VCCircle, founded in 2005, is an Indian information services group with a presence in online business news, data, events and training for private equity and venture capital fund managers, entrepreneurs, investment bankers, corporate executives and lawyers. It currently employs about 200 people and is owned by Mosaic Media Ventures Private Limited, a 100% subsidiary of HT Media Limited. Mosaic Media also owns other brands such as VCCEdge, Edge Insights and TechCircle. The company has offices in M3M Urbana, Sector 67, Gurugram; Delhi-National Capital Region, Mumbai, and Bengaluru. The company has also faced reports of repeated employee layoffs and workforce reductions. A 2021 Newslaundry report stated that HT Media had carried out repeated staff layoffs and raised concerns about the impact of these reductions on VCCircle. There were also reports of employee layoffs at VCCircle in February 2026. These reports have raised concerns regarding employee job security and the company's employment practices.The layoffs impacted both VCCircle and VCCEdge, with approximately 80 out of 100 employees being let go across departments, including Marketing, Product, Data, and Technology. The Business Head was also among those affected.

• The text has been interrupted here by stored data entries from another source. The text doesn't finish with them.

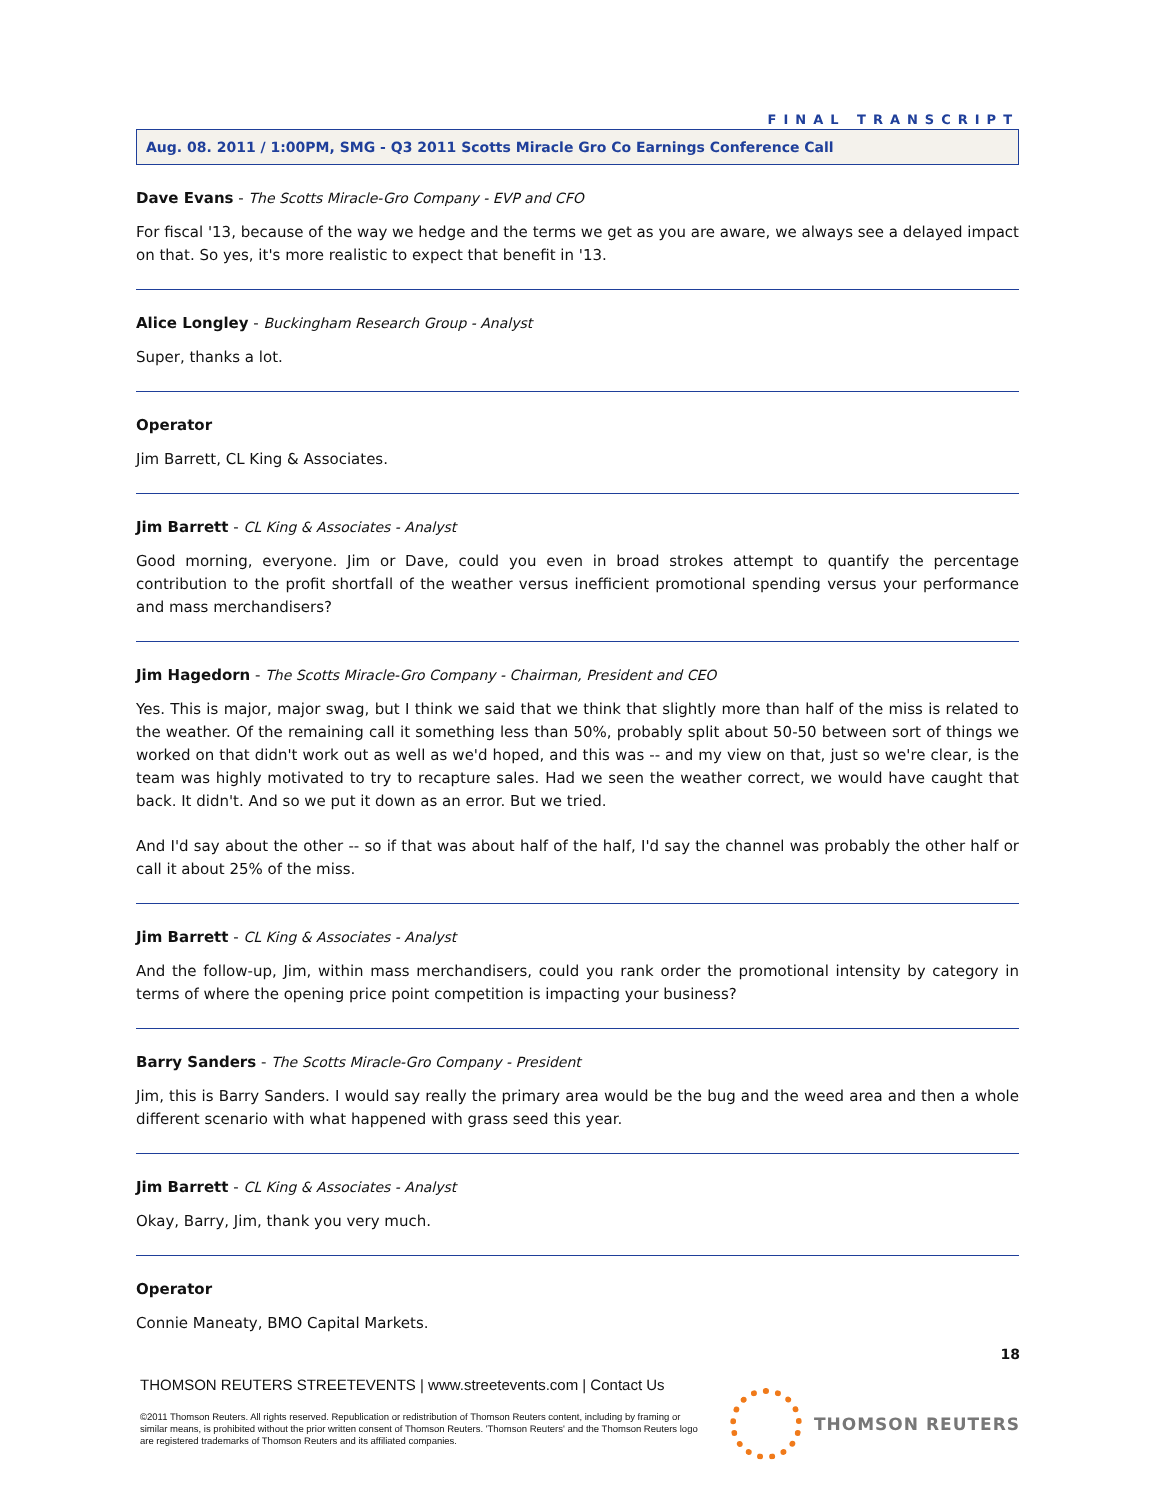FINAL TRANSCRIPT
Aug. 08. 2011 / 1:00PM, SMG - Q3 2011 Scotts Miracle Gro Co Earnings Conference Call
Dave Evans - The Scotts Miracle-Gro Company - EVP and CFO
For fiscal '13, because of the way we hedge and the terms we get as you are aware, we always see a delayed impact on that. So yes, it's more realistic to expect that benefit in '13.
Alice Longley - Buckingham Research Group - Analyst
Super, thanks a lot.
Operator
Jim Barrett, CL King & Associates.
Jim Barrett - CL King & Associates - Analyst
Good morning, everyone. Jim or Dave, could you even in broad strokes attempt to quantify the percentage contribution to the profit shortfall of the weather versus inefficient promotional spending versus your performance and mass merchandisers?
Jim Hagedorn - The Scotts Miracle-Gro Company - Chairman, President and CEO
Yes. This is major, major swag, but I think we said that we think that slightly more than half of the miss is related to the weather. Of the remaining call it something less than 50%, probably split about 50-50 between sort of things we worked on that didn't work out as well as we'd hoped, and this was -- and my view on that, just so we're clear, is the team was highly motivated to try to recapture sales. Had we seen the weather correct, we would have caught that back. It didn't. And so we put it down as an error. But we tried.
And I'd say about the other -- so if that was about half of the half, I'd say the channel was probably the other half or call it about 25% of the miss.
Jim Barrett - CL King & Associates - Analyst
And the follow-up, Jim, within mass merchandisers, could you rank order the promotional intensity by category in terms of where the opening price point competition is impacting your business?
Barry Sanders - The Scotts Miracle-Gro Company - President
Jim, this is Barry Sanders. I would say really the primary area would be the bug and the weed area and then a whole different scenario with what happened with grass seed this year.
Jim Barrett - CL King & Associates - Analyst
Okay, Barry, Jim, thank you very much.
Operator
Connie Maneaty, BMO Capital Markets.
18
THOMSON REUTERS STREETEVENTS | www.streetevents.com | Contact Us
©2011 Thomson Reuters. All rights reserved. Republication or redistribution of Thomson Reuters content, including by framing or similar means, is prohibited without the prior written consent of Thomson Reuters. 'Thomson Reuters' and the Thomson Reuters logo are registered trademarks of Thomson Reuters and its affiliated companies.
THOMSON REUTERS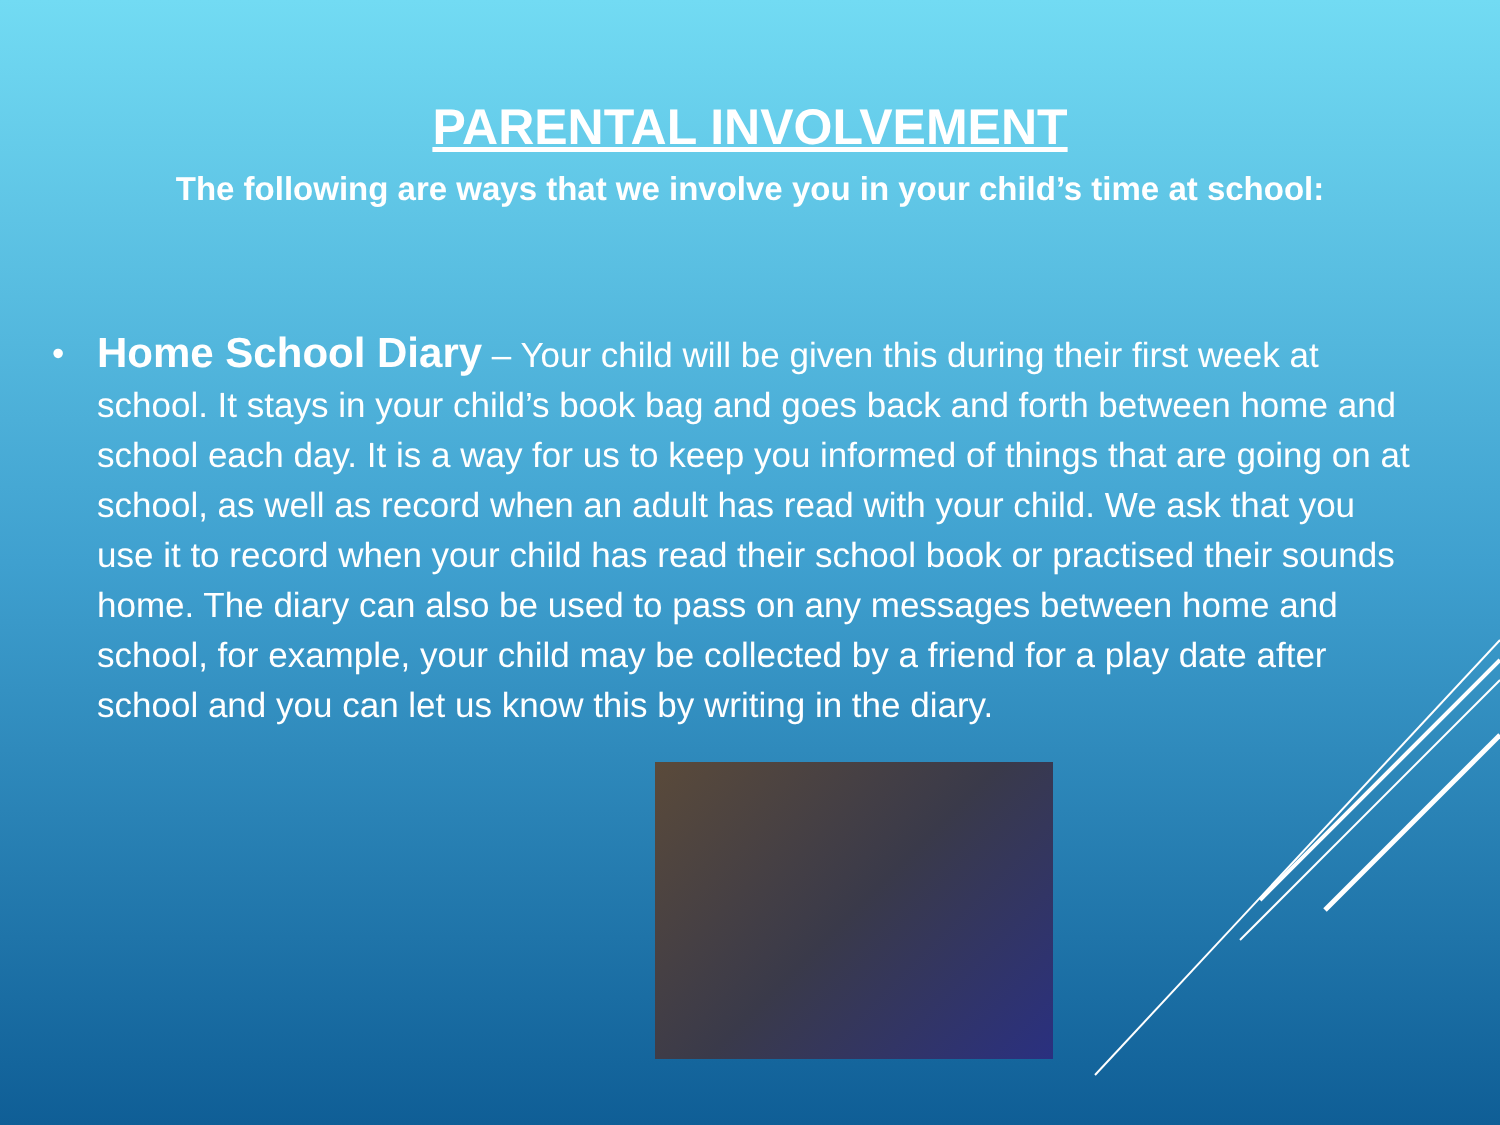PARENTAL INVOLVEMENT
The following are ways that we involve you in your child’s time at school:
• Home School Diary – Your child will be given this during their first week at school. It stays in your child’s book bag and goes back and forth between home and school each day. It is a way for us to keep you informed of things that are going on at school, as well as record when an adult has read with your child. We ask that you use it to record when your child has read their school book or practised their sounds home. The diary can also be used to pass on any messages between home and school, for example, your child may be collected by a friend for a play date after school and you can let us know this by writing in the diary.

The company was acquired in 2015 by News Corp, and later by HT Media Limited in 2020. Leslie D'Monte joined as the Executive Editor of VCCircle and TechCircle in August, 2021. Currently, Vivek Sinha is the Executive Editor for both sites.

==History==
VCCircle was founded in 2005 by Sahad P.V. as a blog focused on venture capital and private equity. The site expanded its coverage of Indian business to a larger audience of entrepreneurs, corporate executives, investors, legal professionals and bankers. VCCircle offers insight and opinion on various business happenings. Since its acquisition by HT Media Limited, VCCircle started working alongside Mint, the second largest business daily in India. The company routinely publishes exclusive articles on the venture capital and the private equity community on its website. Some of these articles are also published in the Mint.

In May 2012, VCCircle.com introduced a paywall. It is the first business news website in India to introduce a paywall. VCCircle announced an award in 2012 which recognised the best performing PE/VC-backed companies in various sectors and also law firms and investment banks who have done the maximum number of deals in a given year.

The second edition of awards was held in February 2013. VCCircle Network got the DEMO conference to start an event in India. The event was held on 20 and 21 March 2013 in Bengaluru.

The third edition of VCCircle Awards was held in February 2014.

The fourth edition of VCCircle Awards was held in February 2015. The VCCircle Network was acquired by News Corp in March 2015. In 2020, HT Media took over as the owner of VCCircle from News Corp.